Start of TEXT SHOWN

MimiGC · 10/05/2023 16:38

You have said it is getting worse, so now is the time to take the bull by the horns. He needs to get professional help. He needs to compromise sometimes, not just you. He needs to stop threatening to have a mental breakdown if you cook - that's not a thing. Whether he means to or not, he is controlling you and it is likely to get worse not better.

BigglyBee · 10/05/2023 16:38

I would really struggle with this. It feels like a cycle of control- his MH (if that is the true root of it) controls him, then he controls you. You are never quite controlled enough and his demands escalate. You say that he has got worse, how do you think this will end? What happens if you defy him and cook in your kitchen? Have you ever?

You can't fix this. He isn't trying to fix it, although he is the only person with the power to do so. He won't see a doctor and refuses to consider medication, so he must think that he is right to make these demands. So, what else is there? Have you made it very clear how you feel? If so (I know I would have!)what does he say about that? All you are asking for is to live normally, without bizarre restrictions.

OP, is there are friend or relative you can stay with for a week or so, with your son? Can you take a little time out to experience the freedom of doing normal, necessary things without his control, and then use the time to think about what you really want? I couldn't live like that, no wonder you feel ground down.

Verbena17 · 10/05/2023 16:38

It sounds as though your DH has very specific olfactory sensory difficulties and might have ARFID (Avoidant, Restrictive Food Intake Disorder.
https://www.arfidawarenessuk.org/

Has this been all of his life since a child or triggered at some point do you think?
Either way, @Bambambino1 check out the link to the UK’s only ARFID Eating Disorder charity and see if things ring true.

ARFID Awareness UK

We are the UK’s only charity dedicated to raising awareness and furthering information about ARFID. A not-for-profit, we work to provide individuals, parents, carers and medical professionals with up-to-date relevant information, research and support.

https://www.arfidawarenessuk.org/

MsRosley · 10/05/2023 16:39

His OCD or phobia or whatever is impacting YOUR health, and frankly your own mental health, because who could live with that level of nonsense. You need to put your foot down about him getting help, and stop pandering to it.

End of TEXT SHOWN
Start of INFORMATION PROVIDED

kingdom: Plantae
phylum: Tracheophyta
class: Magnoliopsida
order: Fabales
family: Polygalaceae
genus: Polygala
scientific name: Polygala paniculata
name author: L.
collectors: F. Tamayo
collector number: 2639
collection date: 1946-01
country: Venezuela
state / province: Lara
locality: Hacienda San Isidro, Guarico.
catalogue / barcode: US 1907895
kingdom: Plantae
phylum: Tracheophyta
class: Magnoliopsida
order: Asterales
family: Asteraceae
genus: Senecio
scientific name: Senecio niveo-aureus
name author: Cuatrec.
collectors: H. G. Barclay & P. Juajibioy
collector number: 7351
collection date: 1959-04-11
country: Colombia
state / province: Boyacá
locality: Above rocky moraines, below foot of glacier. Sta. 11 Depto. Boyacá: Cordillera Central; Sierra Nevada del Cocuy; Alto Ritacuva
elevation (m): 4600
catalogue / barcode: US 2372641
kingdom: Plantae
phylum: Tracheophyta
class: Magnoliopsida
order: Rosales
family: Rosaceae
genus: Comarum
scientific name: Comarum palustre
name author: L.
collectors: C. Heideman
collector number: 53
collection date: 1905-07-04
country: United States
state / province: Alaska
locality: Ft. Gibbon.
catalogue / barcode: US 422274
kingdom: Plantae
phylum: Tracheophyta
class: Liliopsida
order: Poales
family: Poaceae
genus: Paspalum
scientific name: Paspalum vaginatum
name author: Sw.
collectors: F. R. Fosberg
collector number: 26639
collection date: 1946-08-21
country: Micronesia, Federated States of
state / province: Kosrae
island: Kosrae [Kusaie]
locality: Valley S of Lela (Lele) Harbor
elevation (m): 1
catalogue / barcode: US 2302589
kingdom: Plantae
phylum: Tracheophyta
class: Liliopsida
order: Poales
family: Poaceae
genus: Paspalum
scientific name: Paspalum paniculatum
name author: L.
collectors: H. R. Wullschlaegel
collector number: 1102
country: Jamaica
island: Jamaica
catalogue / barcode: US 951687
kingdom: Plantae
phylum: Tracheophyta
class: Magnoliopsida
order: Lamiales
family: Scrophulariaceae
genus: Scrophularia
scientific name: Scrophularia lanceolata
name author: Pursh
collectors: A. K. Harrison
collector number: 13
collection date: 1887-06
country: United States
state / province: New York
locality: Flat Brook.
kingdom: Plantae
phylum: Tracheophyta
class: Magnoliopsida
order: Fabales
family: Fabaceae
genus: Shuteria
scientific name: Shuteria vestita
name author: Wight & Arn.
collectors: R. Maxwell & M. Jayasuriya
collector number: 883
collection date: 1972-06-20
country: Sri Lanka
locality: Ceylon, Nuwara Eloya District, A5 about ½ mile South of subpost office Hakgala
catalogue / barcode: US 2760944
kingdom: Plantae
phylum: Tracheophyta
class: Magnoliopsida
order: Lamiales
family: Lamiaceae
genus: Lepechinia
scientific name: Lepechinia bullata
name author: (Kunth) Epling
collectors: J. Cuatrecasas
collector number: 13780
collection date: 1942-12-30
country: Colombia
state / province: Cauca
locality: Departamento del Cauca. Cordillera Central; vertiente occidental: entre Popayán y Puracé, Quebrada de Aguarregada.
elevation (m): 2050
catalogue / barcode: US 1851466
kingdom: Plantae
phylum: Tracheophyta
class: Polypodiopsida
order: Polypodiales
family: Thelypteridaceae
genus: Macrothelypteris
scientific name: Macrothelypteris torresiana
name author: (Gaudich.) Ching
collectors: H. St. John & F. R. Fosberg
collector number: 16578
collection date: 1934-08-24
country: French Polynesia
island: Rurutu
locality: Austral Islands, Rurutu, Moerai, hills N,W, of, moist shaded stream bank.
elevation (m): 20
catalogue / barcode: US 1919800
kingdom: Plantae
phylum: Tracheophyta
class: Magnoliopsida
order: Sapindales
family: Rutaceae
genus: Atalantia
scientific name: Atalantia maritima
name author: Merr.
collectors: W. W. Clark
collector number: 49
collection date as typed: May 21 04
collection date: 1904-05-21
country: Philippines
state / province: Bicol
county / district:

End of INFORMATION PROVIDED

» **REQUIRED WORK**: Can you rewrite the forum thread between "Has this been" and "things ring true.", inclusive, putting "website" in place of "link"? Nothing in the listing is needed.

» **SOLUTION TO THIS TASK**:
Has this been all of his life since a child or triggered at some point do you think?
Either way, @Bambambino1 check out the website to the UK’s only ARFID Eating Disorder charity and see if things ring true.